The US Second Circuit Court of Appeals has ruled that the federal Liability Risk Retention Act (LRRA) categorically preempts a New York State statute that allows a direct action lawsuit against a risk retention group.
“The federal Liability Risk Retention Act of 1986 contains sweeping preemption language that sharply limits the authority of states to regulate, directly or indirectly, the operation of risk retention groups chartered in another state,” Circuit Court judge Gerard Lynch wrote in his opinion upholding the District Court judgment.
Allied Professionals Insurance Company (APIC) attorney, Rick Cigel, said: “It was the position of APIC that under the Liability Risk Retention Act, a state such as New York cannot apply such a statute to a risk retention group that is not domiciled in New York. APIC is domiciled in Arizona but has over 4,000 insureds in New York.”

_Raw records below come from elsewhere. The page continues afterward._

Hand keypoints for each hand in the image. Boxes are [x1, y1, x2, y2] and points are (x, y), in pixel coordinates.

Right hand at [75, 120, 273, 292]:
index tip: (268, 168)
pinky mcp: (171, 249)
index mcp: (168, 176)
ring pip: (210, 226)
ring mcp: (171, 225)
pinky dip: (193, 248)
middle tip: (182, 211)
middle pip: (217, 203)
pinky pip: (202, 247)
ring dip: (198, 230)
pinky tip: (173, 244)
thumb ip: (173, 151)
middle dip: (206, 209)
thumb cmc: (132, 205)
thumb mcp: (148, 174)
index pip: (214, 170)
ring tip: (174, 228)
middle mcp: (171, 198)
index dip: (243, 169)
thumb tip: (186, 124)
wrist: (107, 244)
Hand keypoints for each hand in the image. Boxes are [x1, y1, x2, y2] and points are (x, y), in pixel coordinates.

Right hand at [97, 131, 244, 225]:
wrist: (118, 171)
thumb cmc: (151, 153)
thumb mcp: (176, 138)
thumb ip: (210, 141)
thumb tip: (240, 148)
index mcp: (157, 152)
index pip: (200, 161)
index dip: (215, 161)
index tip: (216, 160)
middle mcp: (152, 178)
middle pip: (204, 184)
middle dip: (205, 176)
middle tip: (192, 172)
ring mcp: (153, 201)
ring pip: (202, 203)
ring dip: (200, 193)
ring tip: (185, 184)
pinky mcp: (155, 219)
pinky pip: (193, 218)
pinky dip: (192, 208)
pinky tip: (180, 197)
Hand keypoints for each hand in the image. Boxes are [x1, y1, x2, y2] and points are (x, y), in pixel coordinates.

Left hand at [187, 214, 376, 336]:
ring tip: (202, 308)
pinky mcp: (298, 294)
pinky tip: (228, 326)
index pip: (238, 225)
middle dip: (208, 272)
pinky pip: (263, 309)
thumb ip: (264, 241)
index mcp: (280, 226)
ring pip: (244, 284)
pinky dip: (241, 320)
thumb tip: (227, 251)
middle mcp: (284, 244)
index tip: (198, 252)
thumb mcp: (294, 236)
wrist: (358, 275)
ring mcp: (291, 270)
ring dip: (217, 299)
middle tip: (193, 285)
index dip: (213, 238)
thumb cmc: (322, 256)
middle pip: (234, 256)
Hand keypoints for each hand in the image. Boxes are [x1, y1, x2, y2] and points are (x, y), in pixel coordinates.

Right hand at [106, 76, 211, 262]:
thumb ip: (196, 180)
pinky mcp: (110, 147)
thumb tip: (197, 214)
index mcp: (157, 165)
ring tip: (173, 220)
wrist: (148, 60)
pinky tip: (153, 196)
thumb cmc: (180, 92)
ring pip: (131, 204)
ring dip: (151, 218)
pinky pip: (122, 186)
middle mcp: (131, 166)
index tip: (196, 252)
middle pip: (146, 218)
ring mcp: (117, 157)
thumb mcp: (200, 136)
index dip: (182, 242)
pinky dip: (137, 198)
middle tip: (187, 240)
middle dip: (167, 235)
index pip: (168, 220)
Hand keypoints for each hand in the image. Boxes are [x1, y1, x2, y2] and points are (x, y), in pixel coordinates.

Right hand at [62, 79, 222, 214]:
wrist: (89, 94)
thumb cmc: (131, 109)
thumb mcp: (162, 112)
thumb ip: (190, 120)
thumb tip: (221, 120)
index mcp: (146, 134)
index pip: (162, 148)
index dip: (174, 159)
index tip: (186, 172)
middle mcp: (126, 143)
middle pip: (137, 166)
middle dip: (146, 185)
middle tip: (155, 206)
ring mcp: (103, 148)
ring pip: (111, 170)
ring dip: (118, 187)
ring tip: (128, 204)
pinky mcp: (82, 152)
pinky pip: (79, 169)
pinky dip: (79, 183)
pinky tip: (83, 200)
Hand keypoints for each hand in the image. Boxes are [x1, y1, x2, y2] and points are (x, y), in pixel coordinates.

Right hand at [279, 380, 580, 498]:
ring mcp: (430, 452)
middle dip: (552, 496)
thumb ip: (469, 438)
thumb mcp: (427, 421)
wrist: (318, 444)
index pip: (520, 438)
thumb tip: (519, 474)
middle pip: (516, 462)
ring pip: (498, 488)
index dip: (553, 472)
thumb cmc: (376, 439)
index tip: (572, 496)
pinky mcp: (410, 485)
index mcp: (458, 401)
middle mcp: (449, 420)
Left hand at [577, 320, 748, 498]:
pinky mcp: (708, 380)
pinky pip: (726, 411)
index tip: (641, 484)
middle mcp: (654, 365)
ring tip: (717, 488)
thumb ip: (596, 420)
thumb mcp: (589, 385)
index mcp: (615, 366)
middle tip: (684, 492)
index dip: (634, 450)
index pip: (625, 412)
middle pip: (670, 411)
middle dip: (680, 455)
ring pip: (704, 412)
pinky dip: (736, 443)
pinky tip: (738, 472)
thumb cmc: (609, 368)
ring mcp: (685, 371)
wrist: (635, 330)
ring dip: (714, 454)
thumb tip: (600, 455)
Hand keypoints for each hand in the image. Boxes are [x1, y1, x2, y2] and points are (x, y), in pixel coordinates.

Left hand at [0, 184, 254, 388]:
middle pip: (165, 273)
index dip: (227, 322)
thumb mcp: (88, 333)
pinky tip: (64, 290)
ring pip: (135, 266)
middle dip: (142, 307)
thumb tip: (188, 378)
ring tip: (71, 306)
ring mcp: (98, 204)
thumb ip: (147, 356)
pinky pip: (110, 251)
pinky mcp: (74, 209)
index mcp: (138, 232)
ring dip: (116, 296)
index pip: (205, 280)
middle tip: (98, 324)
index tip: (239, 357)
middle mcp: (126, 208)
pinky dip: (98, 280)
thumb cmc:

The National Risk Retention Association (NRRA) had filed an Amicus Brief in support of APIC before the District Court.
Sanford Elsass, Chairman of NRRA, hailed the Circuit Court decision, stating: “This decision is a huge win for the industry. It can be used in other cases involving existing state laws, proposed legislation, and regulatory violations.”
“This ruling is an unqualified affirmation of the preemption provisions of the LRRA that allow risk retention groups to do business nationally with only limited regulation by states other than the state in which they are licensed.”